站在四叔的身旁,在財主開啟黑色包布的時候,四叔也是將頭轉了過去,這是對逝者的尊重,怨念化為了血棕,四叔已經解決,現在剩下的,再沒有任何的怨念,只是一個兒子的父親……

確認了屍骨,四叔指揮財主讓其挖墳,要知道,墓穴的頭三鍬土,必須由先人的兒子或孫子親自動手。如無兒孫,則需“全福人”代替。

挖墳的過程中,我看到四叔的眼睛始終都是那樣的一個陰冷的狀態,直到財主那裡結束挖墳,四叔帶著我站在墓坑旁,蹲看了半天,打了一個響指,四叔衝著財主比了一個“OK”的手勢,接著,只見那財主手持靈頭幡,摔喪盆,攜男眷走在靈前,女眷坐車跟在靈後,棺上罩以“棺罩”。

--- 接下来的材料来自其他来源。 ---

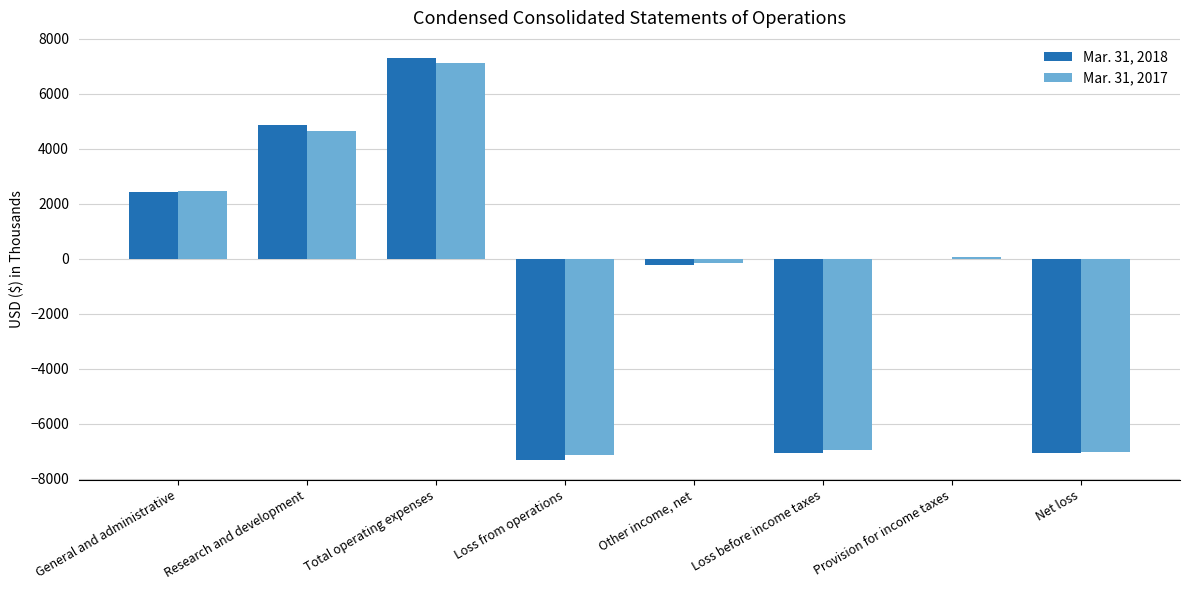

What is the maximum value for Mar. 31, 2018?

7297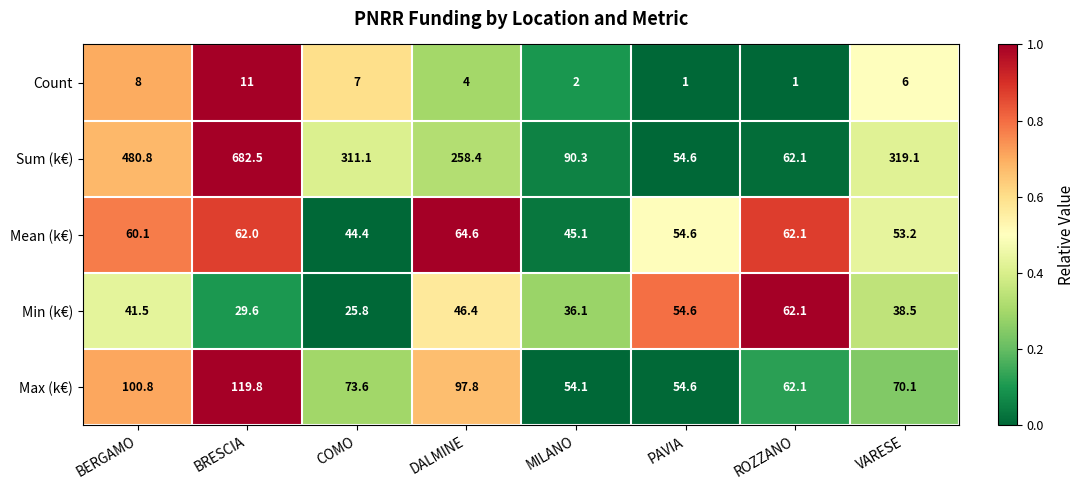

List the series in order of their peak value, lowest first.

Count, Min (k€), Mean (k€), Max (k€), Sum (k€)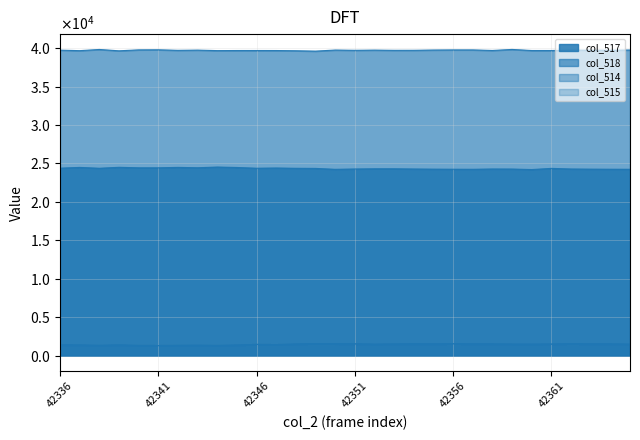

Which series has the widest spread of values?

col_517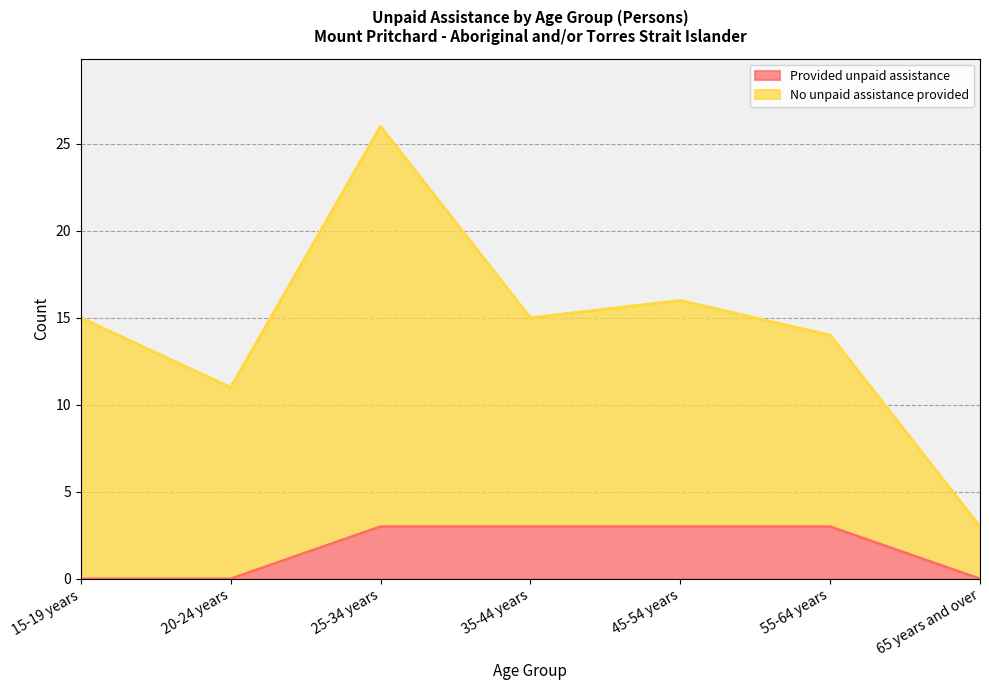

Is it true that the value at 65 years and over is -1?

False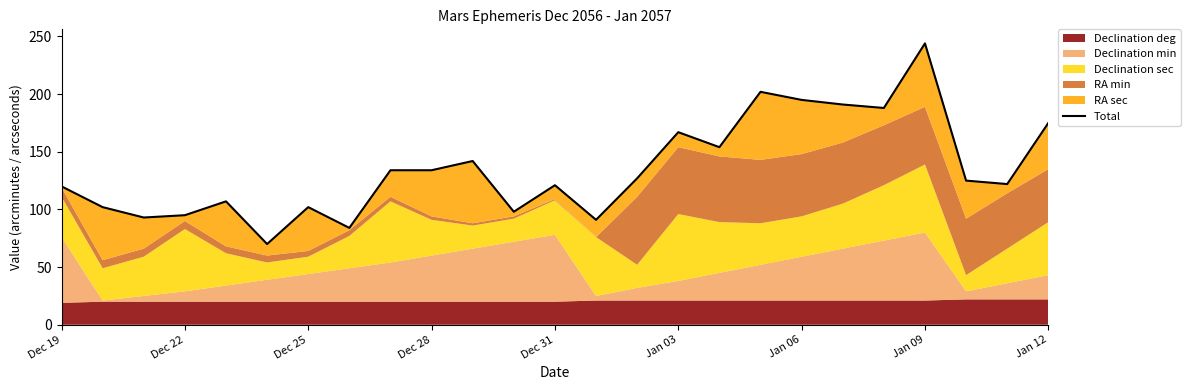

Is it true that the value at 13 is 91?

True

由八、十六、二十四、三十六名壯漢將新作的靈柩抬至墓地,葬入到新的墓穴中,接著用土掩埋出墳頭,指揮著財主將靈頭幡插在墳頭,之後,又將紙糊的金銀庫在墳地焚燒,用以供死者在陰間“受用”

整個過中,我一直跟在四叔的跟前,當那些之前化作黑煙從我身前飄過的時候,我也是注意到,四叔的眼睛,又恢復到了本來的神色。

雖然一切都已結束,但我心裡面對著血棕的出現有著許多的疑問,按理說,這種程度的怨氣,根本就不足以將屍體催化成血棕,那麼這血棕的出現究竟是為了什麼呢?

之後在我和四叔回葉門的路上,我有了答案。

當時我和四叔坐在車上,並沒有發覺他有什麼異常,就當汽車行駛出墳圈之後,我發現四叔竟然發起燒來,按理說,感冒發燒,都是常態,但四叔不同,因為我在他的小拇手指上,清楚地看到了一個紅色斑點,不用想也知道,一定是剛剛被血棕留下的痕跡。

剛準備呼喊大家,四叔一把將我拽了過去,嚴厲地命令我,讓我不要聲張,言說他自有分寸,之後他便暈了過去,我也是按照他的吩咐,小心翼翼地將他的手塞到了衣服裡,沒有跟任何人提起這件事,畢竟,比這還要危險的狀況四叔都是完好無損地活了下來。

整整一晚,四叔都處於一種假死的狀態,要不是渾身發燙,再加上還有微弱的心跳,恐怕大家早就給他老人家哭喪了。